> **Information provided**
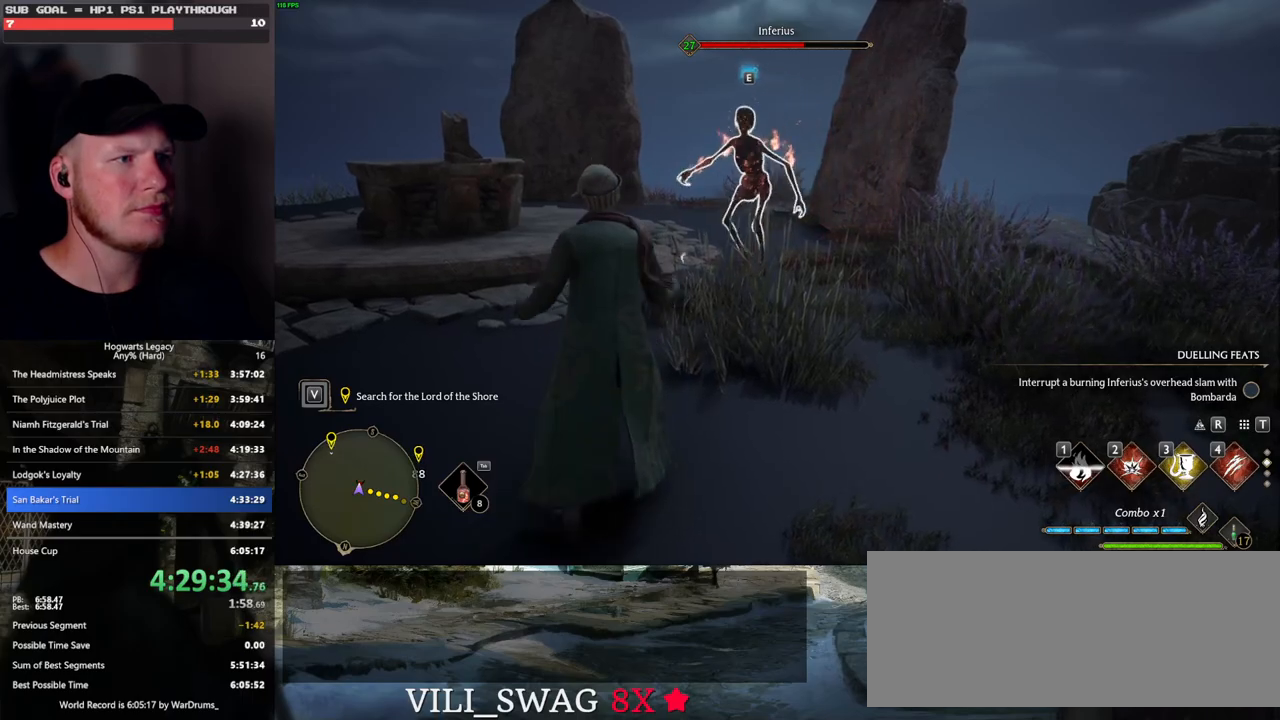
{"keys": [], "mouse": [], "events": [[83, "2", "down"], [217, "2", "up"]]}
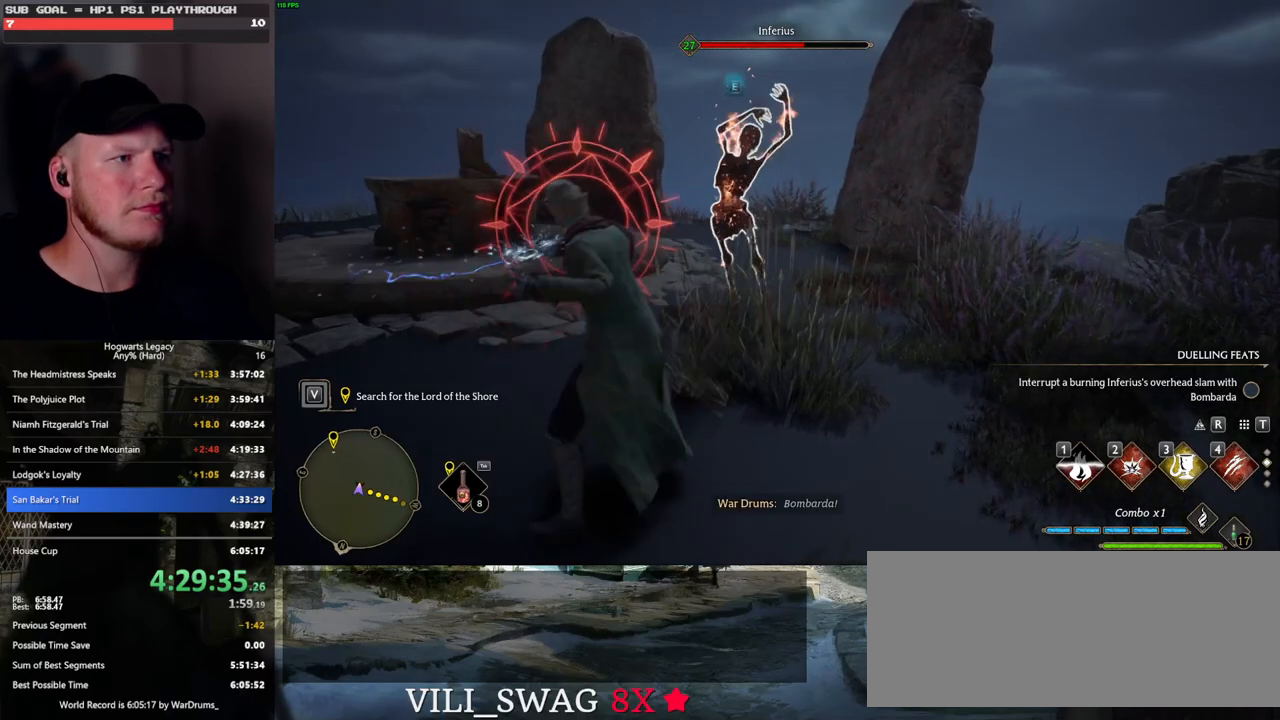
{"keys": ["w"], "mouse": [], "events": [[200, "w", "down"]]}
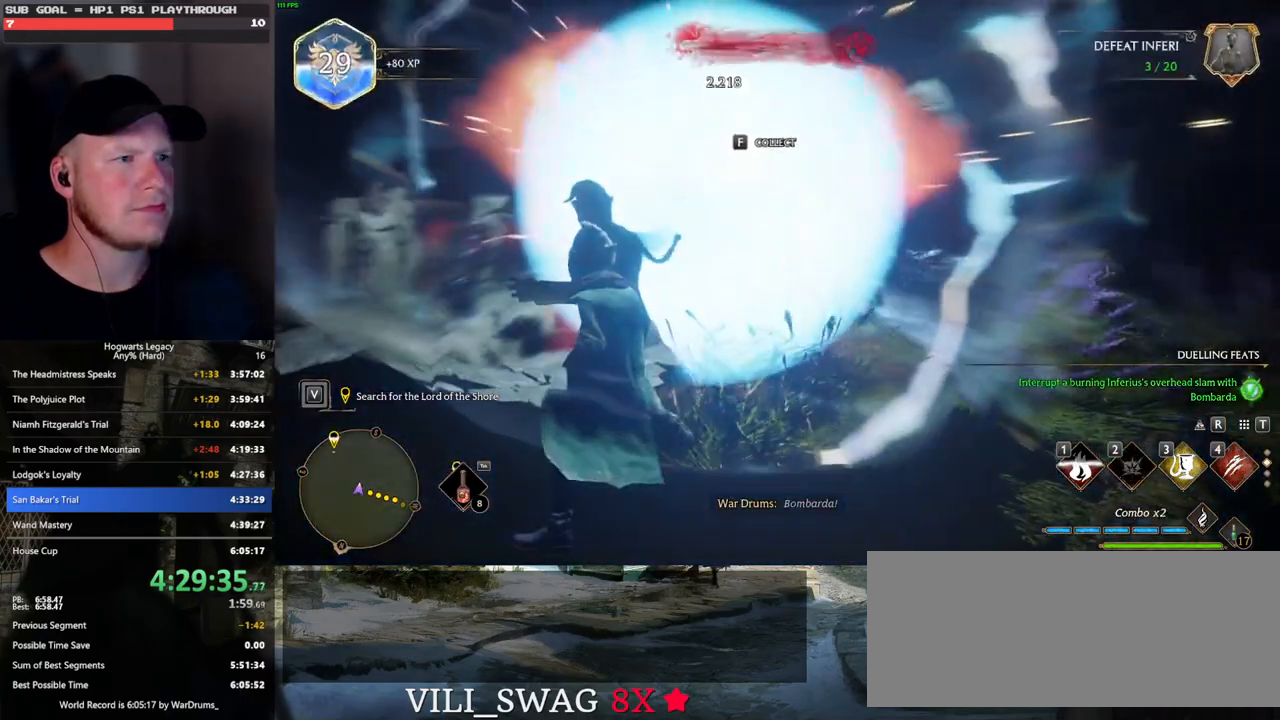
{"keys": ["w"], "mouse": [], "events": [[183, "w", "up"], [317, "w", "down"]]}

> **About this exercise**
Write out each line again, exactly as it appears above, except for any picture.

> **Response for this exercise**
{"keys": [], "mouse": [], "events": [[83, "2", "down"], [217, "2", "up"]]}
{"keys": ["w"], "mouse": [], "events": [[200, "w", "down"]]}
{"keys": ["w"], "mouse": [], "events": [[183, "w", "up"], [317, "w", "down"]]}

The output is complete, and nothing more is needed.